Posted: Tue May 24, 2022 12:30 pm
by boarchuz
A software restart (including panic, abort, etc) doesn't reset the whole system.

Only power on, RTC WDT, and brownout will do that. You can do a 'full' reset in software by using the RTC WDT.

This is a good start: https://github.com/espressif/esp-idf/bl ... #L749-L754

(Although I should add that this might still be a bug. The UART should not break because of a restart. The above is a workaround to guarantee a clean reset.)

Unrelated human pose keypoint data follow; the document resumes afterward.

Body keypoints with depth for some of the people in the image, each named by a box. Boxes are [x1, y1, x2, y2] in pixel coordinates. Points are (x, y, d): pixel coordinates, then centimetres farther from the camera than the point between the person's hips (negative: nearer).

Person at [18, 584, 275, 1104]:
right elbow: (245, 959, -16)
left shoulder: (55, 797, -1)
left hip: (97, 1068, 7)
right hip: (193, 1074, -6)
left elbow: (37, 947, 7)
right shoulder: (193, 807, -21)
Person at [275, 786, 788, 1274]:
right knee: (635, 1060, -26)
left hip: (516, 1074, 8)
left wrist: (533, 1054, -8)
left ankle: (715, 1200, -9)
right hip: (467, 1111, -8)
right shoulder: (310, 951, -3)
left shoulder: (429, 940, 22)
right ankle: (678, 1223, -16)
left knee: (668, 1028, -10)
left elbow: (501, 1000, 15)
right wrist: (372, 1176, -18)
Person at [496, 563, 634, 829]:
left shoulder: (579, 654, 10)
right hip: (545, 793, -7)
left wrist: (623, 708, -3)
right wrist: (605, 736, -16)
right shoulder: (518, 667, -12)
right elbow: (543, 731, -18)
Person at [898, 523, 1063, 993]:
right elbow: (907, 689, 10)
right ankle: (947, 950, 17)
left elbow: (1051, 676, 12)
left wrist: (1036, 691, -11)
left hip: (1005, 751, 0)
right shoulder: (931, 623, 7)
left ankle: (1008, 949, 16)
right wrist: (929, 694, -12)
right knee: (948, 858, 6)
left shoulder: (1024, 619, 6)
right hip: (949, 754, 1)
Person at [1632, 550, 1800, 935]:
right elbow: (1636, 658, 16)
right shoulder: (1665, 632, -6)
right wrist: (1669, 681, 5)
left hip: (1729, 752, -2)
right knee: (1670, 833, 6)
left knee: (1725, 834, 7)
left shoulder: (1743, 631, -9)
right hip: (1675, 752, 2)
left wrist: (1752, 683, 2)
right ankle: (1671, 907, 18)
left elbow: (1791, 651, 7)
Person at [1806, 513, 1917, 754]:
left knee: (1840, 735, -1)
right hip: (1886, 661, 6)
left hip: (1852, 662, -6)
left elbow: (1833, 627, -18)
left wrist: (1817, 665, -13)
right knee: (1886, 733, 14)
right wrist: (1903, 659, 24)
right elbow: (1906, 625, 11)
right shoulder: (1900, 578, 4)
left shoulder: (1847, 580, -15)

Re: Dealing with a bug that persists a restart

Posted: Wed May 25, 2022 9:14 am
by JosuGZ
I will investigate that so I can make a full restart (can I trigger the watchdog manually?). Would a full restart like the one you mention clear the RTC_NO_INIT memory?
Although I should add that this might still be a bug. The UART should not break because of a restart
Just for clarification, the UART does not break because of a restart, it does not "heal" after the restart (the original cause of the bug that causes the UART to break is unknown). I'm on an old version so perhaps this is fixed, who knows.

Re: Dealing with a bug that persists a restart

Posted: Wed May 25, 2022 10:33 am
by boarchuz
JosuGZ wrote:
Wed May 25, 2022 9:14 am
can I trigger the watchdog manually?
The linked IDF snippet will do this - set the timeout to 0 to reset immediately.
JosuGZ wrote:
Wed May 25, 2022 9:14 am
Would a full restart like the one you mention clear the RTC_NO_INIT memory?
It shouldn't ever be cleared.
I'm guessing memory isn't powered down during a RTCWDT reset so I would expect whatever is there to remain intact. (Maybe someone who knows a lot more about it can answer that for sure?)
Of course you'd use a CRC or similar to check contents on reset anyway.

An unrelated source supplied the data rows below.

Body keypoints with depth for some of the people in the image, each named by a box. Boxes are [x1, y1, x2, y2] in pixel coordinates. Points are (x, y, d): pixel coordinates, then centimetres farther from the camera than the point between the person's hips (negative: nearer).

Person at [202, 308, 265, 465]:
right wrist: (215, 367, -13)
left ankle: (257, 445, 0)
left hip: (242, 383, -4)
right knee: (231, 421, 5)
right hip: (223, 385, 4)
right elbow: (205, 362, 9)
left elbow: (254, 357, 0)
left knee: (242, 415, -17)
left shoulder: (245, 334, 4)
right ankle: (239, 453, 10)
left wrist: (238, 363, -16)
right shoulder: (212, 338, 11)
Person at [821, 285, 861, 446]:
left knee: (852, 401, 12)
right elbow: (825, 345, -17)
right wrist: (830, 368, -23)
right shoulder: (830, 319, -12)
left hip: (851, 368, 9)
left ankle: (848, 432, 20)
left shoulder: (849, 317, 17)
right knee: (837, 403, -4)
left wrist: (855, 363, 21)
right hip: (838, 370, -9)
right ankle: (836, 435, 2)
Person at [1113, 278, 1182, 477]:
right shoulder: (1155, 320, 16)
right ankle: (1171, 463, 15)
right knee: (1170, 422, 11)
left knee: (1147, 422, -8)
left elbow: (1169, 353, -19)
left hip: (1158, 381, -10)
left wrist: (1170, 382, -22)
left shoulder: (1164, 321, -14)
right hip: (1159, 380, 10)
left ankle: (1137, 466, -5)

Re: Dealing with a bug that persists a restart

Posted: Wed May 25, 2022 10:23 pm
by JosuGZ
Of course you'd use a CRC or similar to check contents on reset anyway.
I use a special 64bits key, if it is there, I know I'm dealing with data from the previous run.

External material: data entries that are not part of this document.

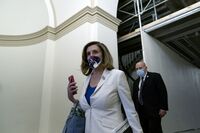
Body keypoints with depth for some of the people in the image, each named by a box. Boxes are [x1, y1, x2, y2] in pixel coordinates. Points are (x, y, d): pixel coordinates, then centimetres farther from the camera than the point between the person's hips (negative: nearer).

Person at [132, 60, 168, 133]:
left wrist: (163, 108, -13)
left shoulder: (155, 76, 0)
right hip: (141, 112, 5)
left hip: (154, 111, -5)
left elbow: (163, 92, -6)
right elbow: (134, 97, 15)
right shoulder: (136, 82, 16)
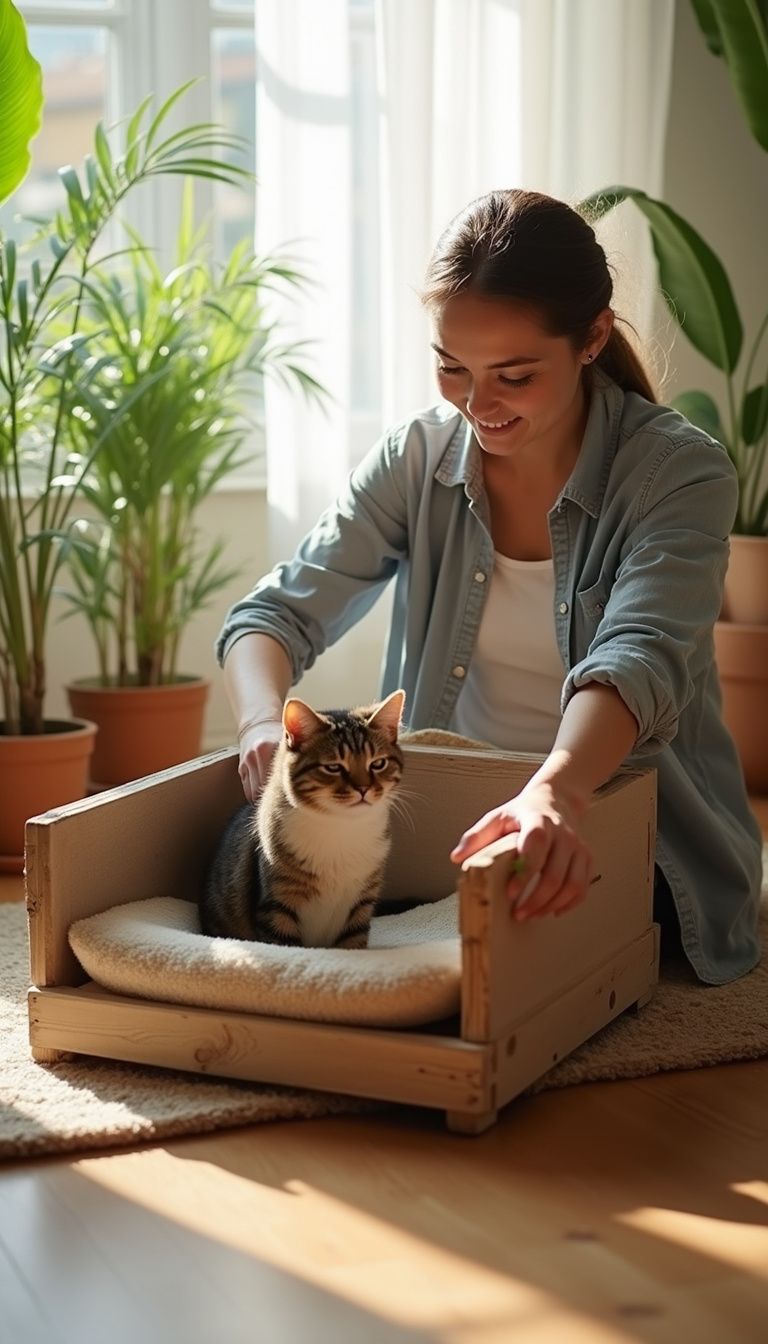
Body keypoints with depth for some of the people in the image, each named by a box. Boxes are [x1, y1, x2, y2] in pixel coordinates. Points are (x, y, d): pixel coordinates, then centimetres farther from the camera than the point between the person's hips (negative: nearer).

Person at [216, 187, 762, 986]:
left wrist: (554, 793, -52)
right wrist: (262, 722, -30)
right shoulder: (418, 457, -1)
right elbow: (277, 613, -5)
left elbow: (638, 659, -30)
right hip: (446, 834, 4)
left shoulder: (680, 472, -13)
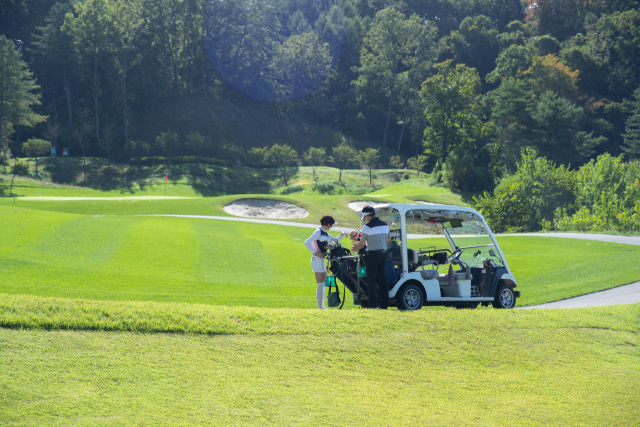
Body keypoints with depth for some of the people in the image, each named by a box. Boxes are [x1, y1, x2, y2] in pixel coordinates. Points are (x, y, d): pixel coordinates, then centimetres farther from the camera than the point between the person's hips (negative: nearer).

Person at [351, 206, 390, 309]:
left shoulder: (367, 227, -10)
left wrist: (354, 249, 14)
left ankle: (373, 304, -7)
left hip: (373, 254, -6)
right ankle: (384, 304, 8)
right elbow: (388, 240, 20)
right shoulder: (385, 225, 9)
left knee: (371, 279, -1)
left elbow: (362, 244, -4)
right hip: (383, 253, 6)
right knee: (382, 279, 10)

Re: Dealing with a bug that persists a restart

Posted: Thu May 26, 2022 2:06 pm
by JosuGZ
My particular problem was a pin staying high after a reset. Something as simple as this can reproduce it:

Code: Select all

main:
delay 10s
set pin_32 high
abort
It starts low, but then goes high and never goes back to low, both with abort, with esp_restart, and entering a critical zone so the interrupt watchdog causes a reset. Only the enable pin can get back the pin_32 to its initial configuration.

So I believe the solution with the watchdog won't work.

This probably fixed on some newer version I hope.

Re: Dealing with a bug that persists a restart

Posted: Thu May 26, 2022 5:41 pm
by boarchuz
If pin 32 is configured as a RTC GPIO then it should be unaffected by a software restart so that's the expected behaviour. If it's configured as a digital GPIO then it should be reset back to default.

RTC WDT will reset everything. It's functionally equivalent to toggling the enable pin.